### WHAT YOU NEED TO DO
Copy everything from the start of the items down to the line containing "Esta aba armazena", both ends included, and reproduce those lines word for word.

Saved data items:
****************************************
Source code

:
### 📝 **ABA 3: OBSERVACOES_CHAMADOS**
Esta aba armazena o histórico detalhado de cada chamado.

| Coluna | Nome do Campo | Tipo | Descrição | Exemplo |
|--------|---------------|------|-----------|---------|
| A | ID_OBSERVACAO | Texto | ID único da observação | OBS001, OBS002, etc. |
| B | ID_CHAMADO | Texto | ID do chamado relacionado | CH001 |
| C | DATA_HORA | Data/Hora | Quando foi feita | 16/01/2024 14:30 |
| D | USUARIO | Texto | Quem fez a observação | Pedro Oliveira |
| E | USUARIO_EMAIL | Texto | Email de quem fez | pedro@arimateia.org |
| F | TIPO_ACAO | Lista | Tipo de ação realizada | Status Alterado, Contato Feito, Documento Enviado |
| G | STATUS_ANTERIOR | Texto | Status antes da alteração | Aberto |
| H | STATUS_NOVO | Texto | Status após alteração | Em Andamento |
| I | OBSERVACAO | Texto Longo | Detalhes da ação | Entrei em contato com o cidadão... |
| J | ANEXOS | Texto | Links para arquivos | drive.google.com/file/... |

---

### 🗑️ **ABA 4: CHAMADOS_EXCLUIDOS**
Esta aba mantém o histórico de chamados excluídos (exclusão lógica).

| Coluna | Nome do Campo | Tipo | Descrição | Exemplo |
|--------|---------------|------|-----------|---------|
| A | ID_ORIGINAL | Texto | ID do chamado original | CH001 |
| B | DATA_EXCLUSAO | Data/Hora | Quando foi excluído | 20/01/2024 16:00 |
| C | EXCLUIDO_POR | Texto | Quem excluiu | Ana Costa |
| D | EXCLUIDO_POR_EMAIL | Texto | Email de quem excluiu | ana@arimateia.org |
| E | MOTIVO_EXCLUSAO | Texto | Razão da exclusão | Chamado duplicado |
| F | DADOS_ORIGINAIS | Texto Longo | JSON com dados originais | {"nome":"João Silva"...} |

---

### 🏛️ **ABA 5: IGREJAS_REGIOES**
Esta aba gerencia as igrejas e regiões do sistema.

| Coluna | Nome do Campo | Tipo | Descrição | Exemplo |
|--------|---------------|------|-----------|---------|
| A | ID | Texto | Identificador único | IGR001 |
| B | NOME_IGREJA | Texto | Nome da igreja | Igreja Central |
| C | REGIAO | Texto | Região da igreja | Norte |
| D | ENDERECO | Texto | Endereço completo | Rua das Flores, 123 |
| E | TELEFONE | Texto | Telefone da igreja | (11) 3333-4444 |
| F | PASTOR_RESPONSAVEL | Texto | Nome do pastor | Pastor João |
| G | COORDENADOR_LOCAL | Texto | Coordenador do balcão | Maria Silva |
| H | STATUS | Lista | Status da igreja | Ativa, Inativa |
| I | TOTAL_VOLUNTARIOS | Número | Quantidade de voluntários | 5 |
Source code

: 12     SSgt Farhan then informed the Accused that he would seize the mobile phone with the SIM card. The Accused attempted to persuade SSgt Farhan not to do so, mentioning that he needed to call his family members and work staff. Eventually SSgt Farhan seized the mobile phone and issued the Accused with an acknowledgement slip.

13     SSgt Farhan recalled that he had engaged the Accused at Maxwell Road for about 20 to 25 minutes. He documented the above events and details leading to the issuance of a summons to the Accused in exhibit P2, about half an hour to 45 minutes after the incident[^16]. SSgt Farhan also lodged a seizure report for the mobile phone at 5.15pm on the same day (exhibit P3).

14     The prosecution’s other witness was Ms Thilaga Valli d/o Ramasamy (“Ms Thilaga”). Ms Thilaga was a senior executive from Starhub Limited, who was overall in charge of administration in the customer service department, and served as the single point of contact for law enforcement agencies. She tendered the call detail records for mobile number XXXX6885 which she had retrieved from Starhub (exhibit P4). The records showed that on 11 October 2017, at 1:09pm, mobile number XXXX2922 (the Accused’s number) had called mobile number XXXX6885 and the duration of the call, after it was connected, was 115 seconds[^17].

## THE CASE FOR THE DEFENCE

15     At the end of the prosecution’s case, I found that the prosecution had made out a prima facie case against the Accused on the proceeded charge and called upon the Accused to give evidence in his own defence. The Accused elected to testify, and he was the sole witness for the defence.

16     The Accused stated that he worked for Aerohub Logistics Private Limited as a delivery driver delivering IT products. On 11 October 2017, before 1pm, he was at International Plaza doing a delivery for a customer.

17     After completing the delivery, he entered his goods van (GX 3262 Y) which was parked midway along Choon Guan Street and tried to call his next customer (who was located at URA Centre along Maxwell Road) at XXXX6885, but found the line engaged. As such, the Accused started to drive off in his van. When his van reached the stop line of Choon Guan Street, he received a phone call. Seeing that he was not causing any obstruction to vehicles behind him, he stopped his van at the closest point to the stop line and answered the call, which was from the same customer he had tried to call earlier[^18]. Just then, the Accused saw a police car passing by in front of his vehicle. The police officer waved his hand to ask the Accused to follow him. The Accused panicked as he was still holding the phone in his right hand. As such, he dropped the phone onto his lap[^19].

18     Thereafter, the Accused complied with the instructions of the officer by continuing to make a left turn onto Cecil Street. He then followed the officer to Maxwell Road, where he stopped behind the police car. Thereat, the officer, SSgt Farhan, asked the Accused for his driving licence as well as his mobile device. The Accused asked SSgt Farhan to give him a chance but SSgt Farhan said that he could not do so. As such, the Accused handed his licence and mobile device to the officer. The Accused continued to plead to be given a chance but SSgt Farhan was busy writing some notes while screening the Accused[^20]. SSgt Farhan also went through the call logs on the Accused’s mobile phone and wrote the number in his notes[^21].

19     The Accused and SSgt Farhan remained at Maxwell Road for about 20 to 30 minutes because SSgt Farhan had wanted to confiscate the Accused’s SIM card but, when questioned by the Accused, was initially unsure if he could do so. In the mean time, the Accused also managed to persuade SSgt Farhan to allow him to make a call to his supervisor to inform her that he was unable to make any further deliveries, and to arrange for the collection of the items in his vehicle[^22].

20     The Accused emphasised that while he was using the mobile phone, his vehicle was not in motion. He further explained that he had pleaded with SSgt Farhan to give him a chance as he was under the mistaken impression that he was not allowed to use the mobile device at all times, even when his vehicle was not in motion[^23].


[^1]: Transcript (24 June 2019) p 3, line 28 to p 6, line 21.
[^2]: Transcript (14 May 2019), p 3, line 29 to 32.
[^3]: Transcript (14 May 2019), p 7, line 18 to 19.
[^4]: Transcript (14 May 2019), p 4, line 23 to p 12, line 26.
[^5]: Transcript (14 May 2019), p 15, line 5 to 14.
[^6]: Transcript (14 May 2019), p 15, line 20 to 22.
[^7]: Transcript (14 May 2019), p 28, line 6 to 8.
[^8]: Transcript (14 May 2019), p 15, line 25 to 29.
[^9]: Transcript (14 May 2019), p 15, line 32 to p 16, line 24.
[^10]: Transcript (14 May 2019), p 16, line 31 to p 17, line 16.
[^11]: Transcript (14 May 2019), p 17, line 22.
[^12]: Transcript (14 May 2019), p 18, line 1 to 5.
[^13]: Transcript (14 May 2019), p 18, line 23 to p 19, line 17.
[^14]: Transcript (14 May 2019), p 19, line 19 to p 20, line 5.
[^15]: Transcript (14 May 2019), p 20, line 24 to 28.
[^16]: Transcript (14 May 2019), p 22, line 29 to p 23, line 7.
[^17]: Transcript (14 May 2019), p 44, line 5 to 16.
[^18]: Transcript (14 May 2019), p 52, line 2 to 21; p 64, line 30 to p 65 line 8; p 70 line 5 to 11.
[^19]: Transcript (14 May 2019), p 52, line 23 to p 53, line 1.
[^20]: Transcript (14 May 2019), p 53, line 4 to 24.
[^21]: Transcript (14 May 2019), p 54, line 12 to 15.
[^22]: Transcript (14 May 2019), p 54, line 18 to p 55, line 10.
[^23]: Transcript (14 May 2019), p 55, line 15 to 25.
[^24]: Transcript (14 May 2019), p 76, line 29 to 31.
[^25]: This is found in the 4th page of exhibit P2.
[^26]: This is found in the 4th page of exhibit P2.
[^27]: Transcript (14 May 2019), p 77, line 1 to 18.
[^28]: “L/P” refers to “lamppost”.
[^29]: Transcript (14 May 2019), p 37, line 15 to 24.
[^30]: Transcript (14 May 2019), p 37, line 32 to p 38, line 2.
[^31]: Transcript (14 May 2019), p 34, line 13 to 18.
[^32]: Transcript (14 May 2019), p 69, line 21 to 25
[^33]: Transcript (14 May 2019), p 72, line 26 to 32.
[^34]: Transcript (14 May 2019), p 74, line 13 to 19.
****************************************
### YOUR SOLUTION
Source code

:
### 📝 **ABA 3: OBSERVACOES_CHAMADOS**
Esta aba armazena o histórico detalhado de cada chamado.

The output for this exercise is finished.